The truth is that bullying has lasting effects, both for the bully and the victim. And it is going to take a tremendous effort to change our school climates. I am grateful for school systems that include a no-tolerance policy for bullying, like Kalamazoo Public Schools. Unfortunately, my school district didn’t have any anti-bullying policy while I attended there. However, policies like “Matt’s Safe School Law” are paving the way for schools to make sure students are safe from bullying and harassment. But we have a long way to go. We still have children who are carrying scars, who fear going to school, who would rather hurt themselves than be hurt by their classmates again.

Children who are bullied need adults to intervene on their behalf. Hearing the excuse that “boys will be boys” or “get over it” or “shrug it off” are Band-Aid solutions that weren’t helpful to me then and it isn’t helpful to kids now.

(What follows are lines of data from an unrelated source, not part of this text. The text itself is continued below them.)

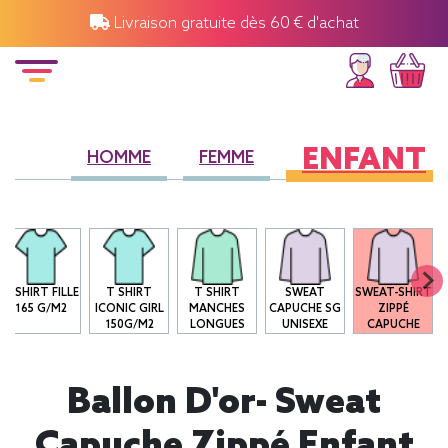
Livraison gratuite dès 60 € d'achat
ENFANT
HOMME
FEMME
T-SHIRT FILLE
T SHIRT
T SHIRT
SWEAT
SWEAT-SHIRT
165 G/M2
ICONIC GIRL
MANCHES
CAPUCHE SG
ZIPPÉ
150G/M2
LONGUES
UNISEXE
CAPUCHE
Ballon D'or- Sweat
Capuche Zippé Enfant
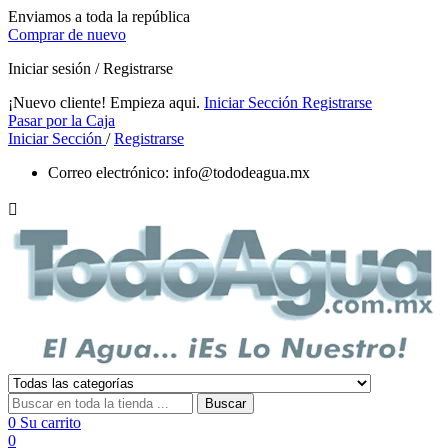
Enviamos a toda la república
Comprar de nuevo
Iniciar sesión / Registrarse
¡Nuevo cliente! Empieza aqui.
Iniciar Sección
Registrarse
Pasar por la Caja
Iniciar Sección
/
Registrarse
Correo electrónico:
info@tododeagua.mx

Buscar
0
Su carrito
0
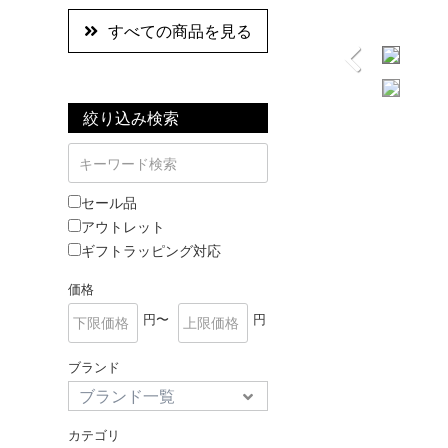
すべての商品を見る
絞り込み検索
セール品
アウトレット
ギフトラッピング対応
価格
円〜
円
ブランド
カテゴリ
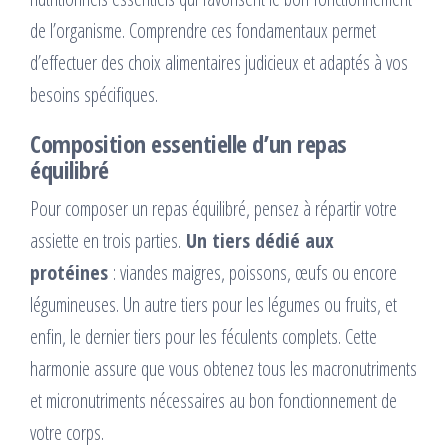
de l’organisme. Comprendre ces fondamentaux permet
d’effectuer des choix alimentaires judicieux et adaptés à vos
besoins spécifiques.
Composition essentielle d’un repas
équilibré
Pour composer un repas équilibré, pensez à répartir votre
assiette en trois parties.
Un tiers dédié aux
protéines
: viandes maigres, poissons, œufs ou encore
légumineuses. Un autre tiers pour les légumes ou fruits, et
enfin, le dernier tiers pour les féculents complets. Cette
harmonie assure que vous obtenez tous les macronutriments
et micronutriments nécessaires au bon fonctionnement de
votre corps.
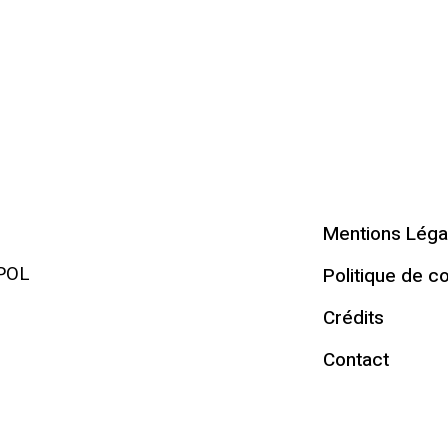
Mentions Léga
RPOL
Politique de co
Crédits
Contact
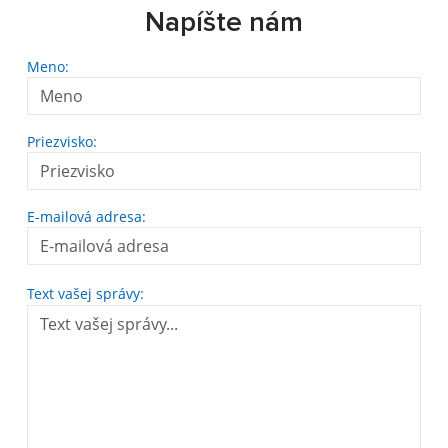
Napíšte nám
Meno:
Priezvisko:
E-mailová adresa:
Text vašej správy:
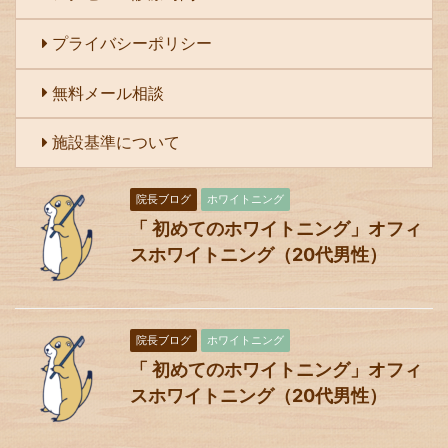
プライバシーポリシー
無料メール相談
施設基準について
院長ブログ
ホワイトニング
「 初めてのホワイトニング」オフィ
スホワイトニング（20代男性）
院長ブログ
ホワイトニング
「 初めてのホワイトニング」オフィ
スホワイトニング（20代男性）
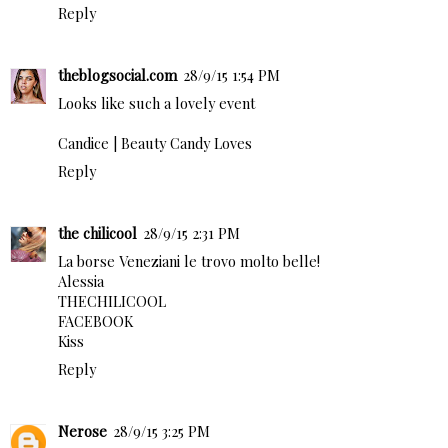
Reply
theblogsocial.com
28/9/15 1:54 PM
Looks like such a lovely event
Candice |
Beauty Candy Loves
Reply
the chilicool
28/9/15 2:31 PM
La borse Veneziani le trovo molto belle!
Alessia
THECHILICOOL
FACEBOOK
Kiss
Reply
Nerose
28/9/15 3:25 PM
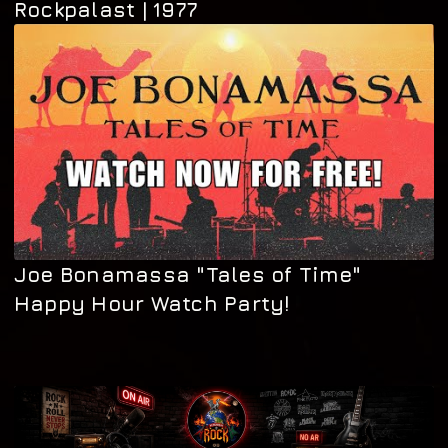
Rockpalast | 1977
Joe Bonamassa "Tales of Time"
Happy Hour Watch Party!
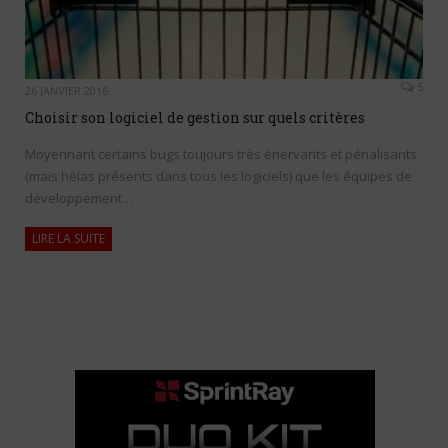
5
26 JANVIER 2016
Choisir son logiciel de gestion sur quels critères
Moyennant certains bugs toujours très énervants et pénalisants
(mais hélas présents dans tous les logiciels) que les équipes de
développement…
LIRE LA SUITE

Even though I’m an adult, the voices of my childhood bullies still haunt me. I learned to internalize their voices, like tensing my muscles to brace for impact. My automatic response to any critique or conflict is one of defense. I expect cruelty. I expect people to be hurtful, selfish, aggressive, and cruel.  I taught myself to expect cruelty as the norm.

I shouldn’t have had to come home every day from school sobbing, bruised, and broken hearted. I want my sweet six-year old niece to love school and feel safe there. I don’t want her to grow up and expect cruelty like I do. Your beautiful kids shouldn’t go to school and expect to be humiliated or hurt.

There is too much cruelty in this world.

The first grader in me wants to be proven wrong.


I highly encourage everyone—parents, students, teachers, and child advocates—to read Jodee Blanco’s book, “Please Stop Laughing at Me.” Jodee mixes brutal personal testimony with advice, solutions, and support.